*** Data for the task ***
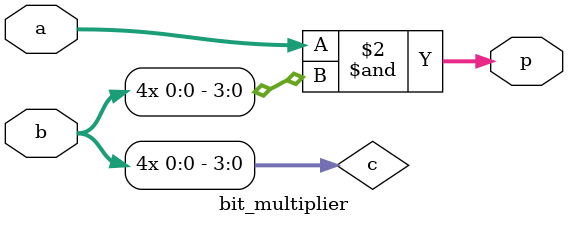
<source format=v>
`timescale 1ns/1ps


module bit_multiplier #(parameter N = 4) 
   (
    input [N-1:0]  a,
    input 	   b,
    output reg [N-1:0] p
    );

   reg [N-1:0] 	       c;
   
   always @(*) begin
      c = {N{b}};
      
      p = a & c;
   end
   
endmodule

</source>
*** End of Data for the task ***
**Exercise description:** Retype exactly, please, only the lines of the entries that run from the one containing "module bit_multiplier #(parameter N = 4)" to the last.

**Task output:**
module bit_multiplier #(parameter N = 4) 
   (
    input [N-1:0]  a,
    input 	   b,
    output reg [N-1:0] p
    );

   reg [N-1:0] 	       c;
   
   always @(*) begin
      c = {N{b}};
      
      p = a & c;
   end
   
endmodule

</source>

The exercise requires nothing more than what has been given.